### Assigned task
Rewrite each of the items below, changing "photo" to "image" and leaving everything else as it is. Omit the pictures from your version.

::::::

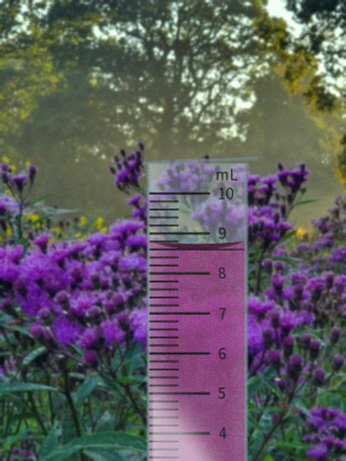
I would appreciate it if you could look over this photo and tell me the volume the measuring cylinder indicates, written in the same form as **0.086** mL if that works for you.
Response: **8.6** mL
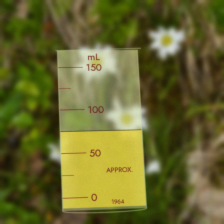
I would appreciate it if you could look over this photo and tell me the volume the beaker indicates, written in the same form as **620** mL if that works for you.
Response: **75** mL
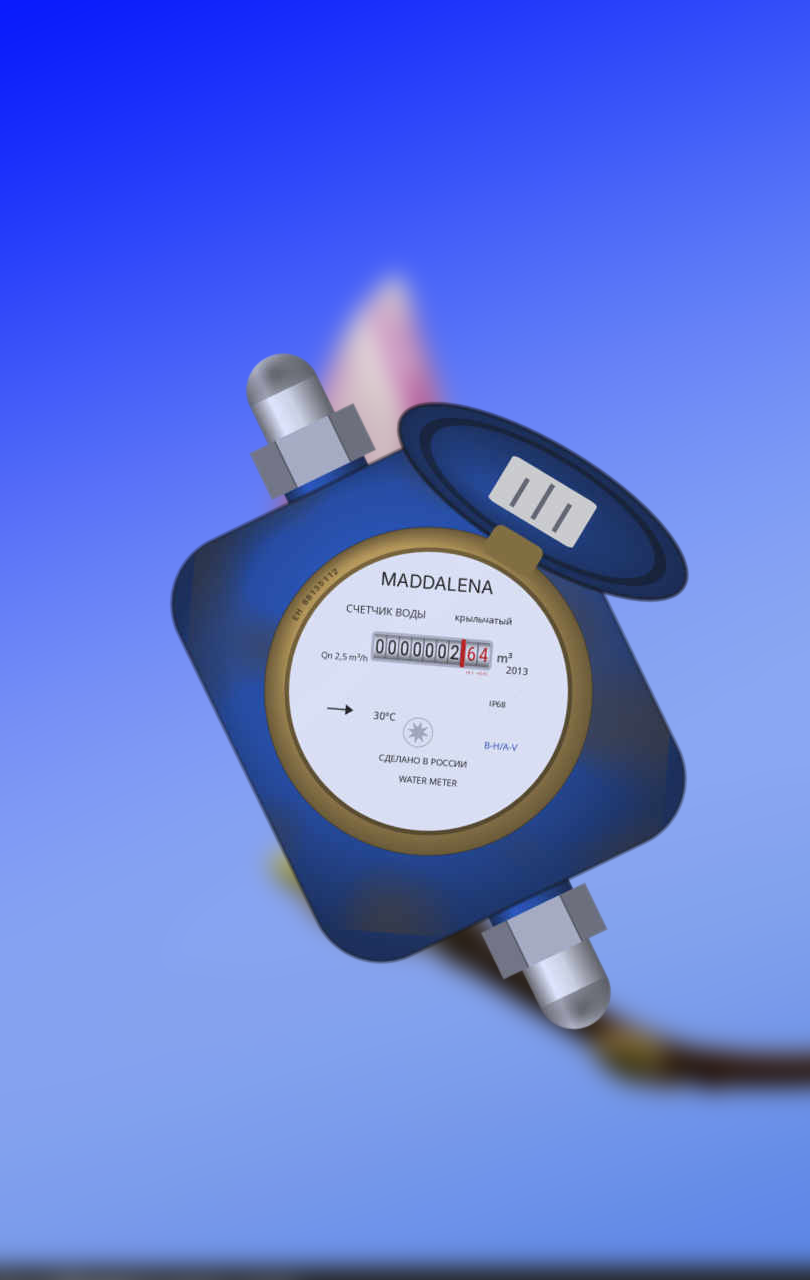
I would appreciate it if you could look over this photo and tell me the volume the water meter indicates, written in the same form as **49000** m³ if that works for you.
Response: **2.64** m³
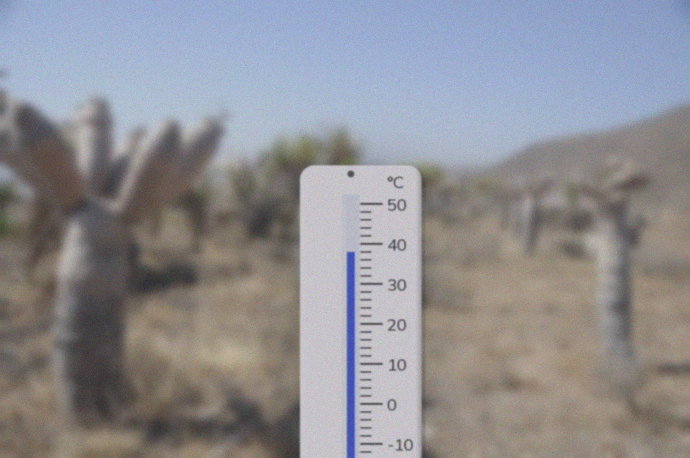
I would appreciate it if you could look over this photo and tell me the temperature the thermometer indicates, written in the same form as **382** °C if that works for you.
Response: **38** °C
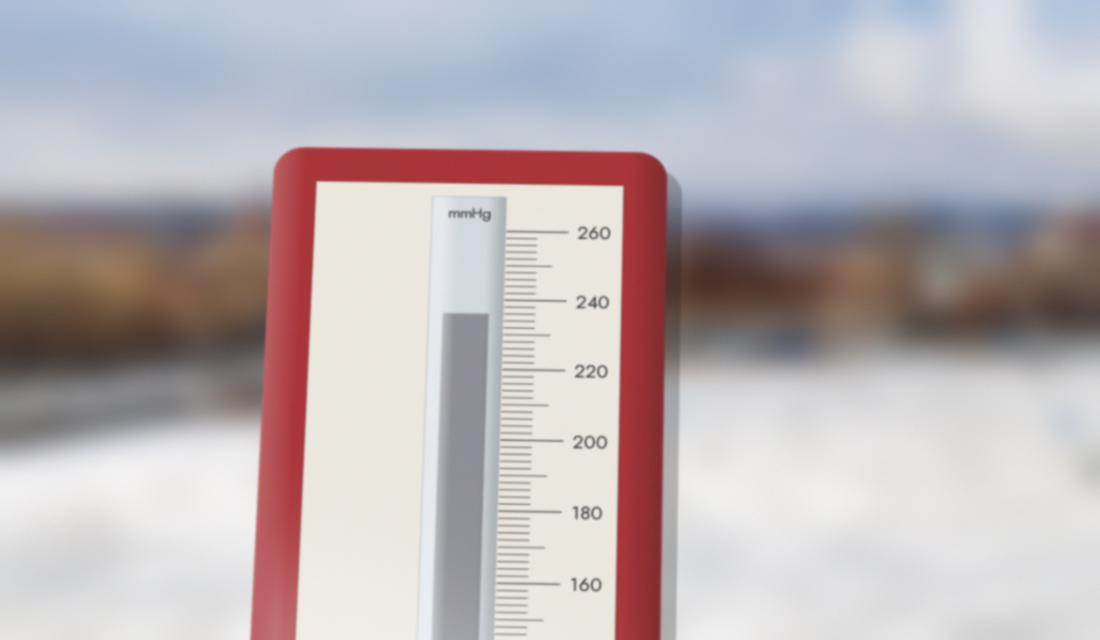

::::::

### Exercise response
I would appreciate it if you could look over this image and tell me the volume the measuring cylinder indicates, written in the same form as **0.086** mL if that works for you.
Response: **8.6** mL
I would appreciate it if you could look over this image and tell me the volume the beaker indicates, written in the same form as **620** mL if that works for you.
Response: **75** mL
I would appreciate it if you could look over this image and tell me the volume the water meter indicates, written in the same form as **49000** m³ if that works for you.
Response: **2.64** m³
I would appreciate it if you could look over this image and tell me the temperature the thermometer indicates, written in the same form as **382** °C if that works for you.
Response: **38** °C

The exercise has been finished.